The coordinate plane is a two-dimensional surface where each point is defined by a pair of numerical coordinates. These numbers correspond to the distances from two intersecting lines, known as axes, which divide the plane into four quadrants. To visualize this in our day-to-day life, imagine a city grid, where streets act as lines that guide you to specific locations. In terms of mathematics, the horizontal line is called the x-axis, while the vertical line is the y-axis.

The origin, where these axes intersect, is the starting point (0,0). Negative and positive numbers on these axes help in locating points. For example, when graphing an equation or an inequality, the coordinate plane allows us to represent this visually, transforming an abstract concept into a tangible illustration that's easier to understand. This visual aid serves as a foundational tool for understanding more complex mathematical topics.

Understanding inequality notation is crucial to interpreting math problems involving comparisons. Inequality symbols include 'greater than' (>), 'less than' (<), 'greater than or equal to' (≥), and 'less than or equal to' (≤). Each symbol sets the relationship between two values or expressions.

For example, the inequality y > -2 tells us that y is any value greater than -2. It's an open inequality, meaning the number -2 is not part of the solution. When graphing, this is represented by a dashed line to show that the line itself is excluded from the set of solutions. Conversely, if the inequality included -2 (y ≥ -2), it would be graphed with a solid line, indicating that -2 is included. This notation is a compact way to represent a range of answers, providing a quick and clear method to convey mathematical ideas.

In graphing inequalities on a coordinate plane, the 'solution region' is the area that contains all the points that satisfy the inequality. It's like casting a net over the section of the plane where our conditions hold true. For the inequality y > -2, the solution region is above the line y = -2, as it includes all points where the y-value is greater than -2.
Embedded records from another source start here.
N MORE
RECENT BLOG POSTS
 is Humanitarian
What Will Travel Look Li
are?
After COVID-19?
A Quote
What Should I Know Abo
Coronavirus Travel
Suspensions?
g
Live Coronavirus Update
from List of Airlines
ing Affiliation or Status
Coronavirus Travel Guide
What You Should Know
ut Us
To indicate this on a graph, we shade the entire area above this line. Furthermore, because the inequality is strict (not including the line itself), we use a dashed line to graph y = -2. This visually informs anyone reading the graph that the line is the boundary that isn't part of the solution set. Essentially, the solution region can be thought of as the 'answer area' on the graph, where any point within this region is a valid solution to the inequality.